С главным отношения у нас ровные, но стоит мне эта ровность дороже зарплаты. Общение с ним все равно что ремонт необесточенной электросети: чуть ошибся - получай! Своенравный, и попробуй возрази или не сделай чего - угнетет.
- Я подписал приказ, - говорит главный сухо, но звучно. - О вашем назначении на должность ответственного секретаря. - И замолкает в ожидании от меня определенных слов.
- Спасибо за доверие, - отвечаю серьезно, но и юморку в интонацию подпускаю, так что нормально выходит: и не придурок, и не блюдолиз.
- Да, но ваше место теперь свободно, - продолжает главный и вновь создает паузу.

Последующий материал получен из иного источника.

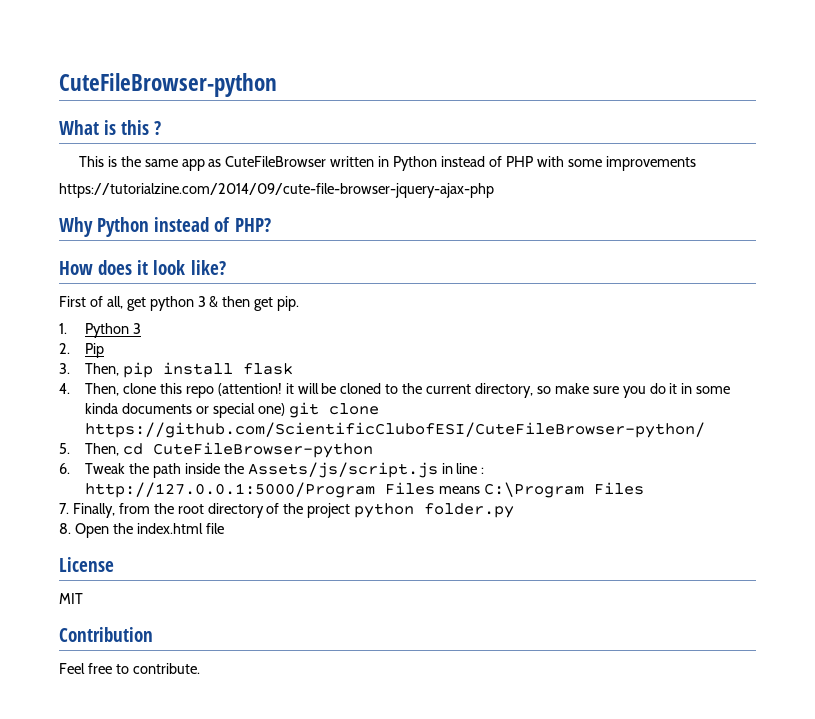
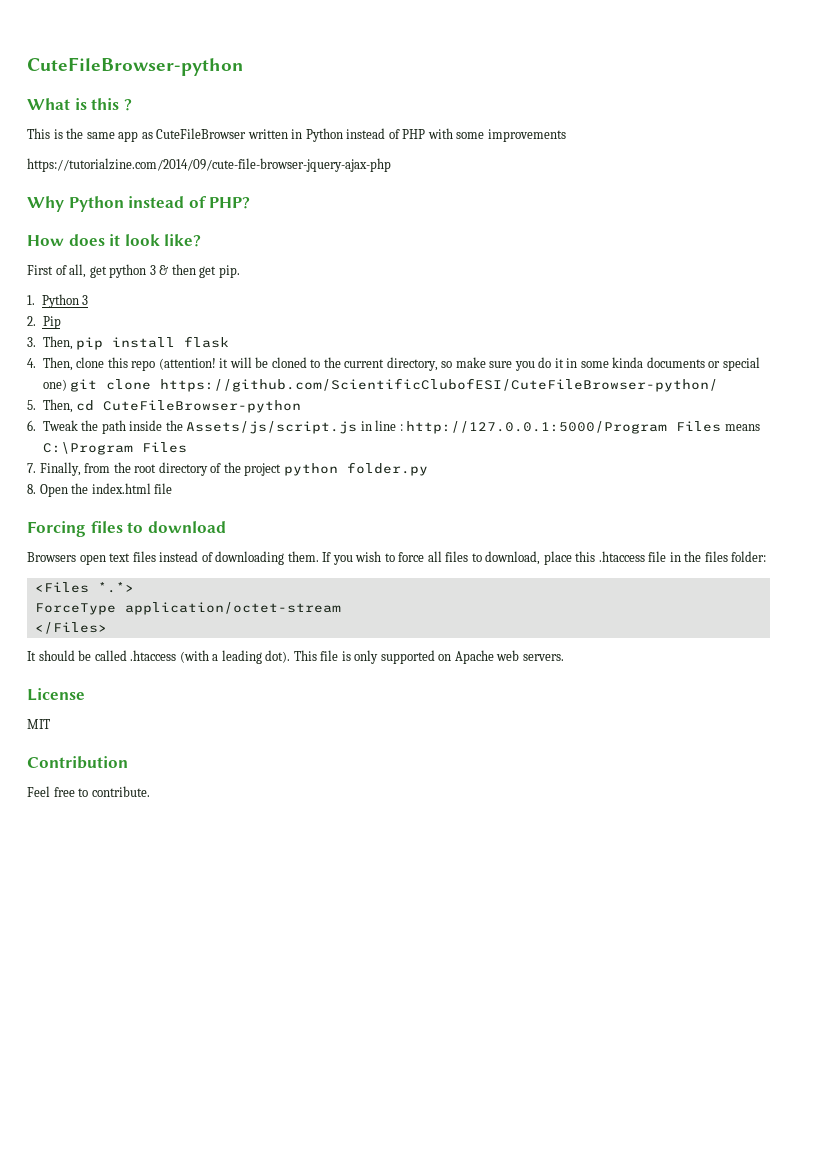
(224, 528) none -> [27,521,226,537] [27,551,767,565] [34,582,134,593] [34,602,341,615] [34,622,107,634] [27,650,564,664] // Forcing files to download // Browsers open text files instead of downloading them. If you wish to force all files to download, place this .htaccess file in the files folder: // <Files *.*> // ForceType application/octet-stream // </Files> // It should be called .htaccess (with a leading dot). This file is only supported on Apache web servers.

- Козловский, - говорю я - Вы знаете его. Наш старый автор.
Козел срочно ищет службу со сверхзадачей "не бей лежащего", и, хотя более безответственной натуры я не встречал, все-таки рекомендацию даю. Как бы ни было, а он мне нравится. Непосредственностью своей, честностью, вообще разнесчастный весь, беззащитный... А в случае проявления разгильдяйства я ему тут, на месте, мозг вправлю и вообще действия его подкор-ректирую. Справится! Покраснеть за него, конечно, придется, не без того...
- Подумаю, - наклоняет главный идеальную прическу. Разговор, кажется, окончен, но чувствую, у начальства имеется еще кое-что на предмет сообщений.
- Теперь сугубо личный вопрос, - говорит главный. - Я слышал, что у вас есть контакты с автосервисом... хорошие мастера, приличные люди.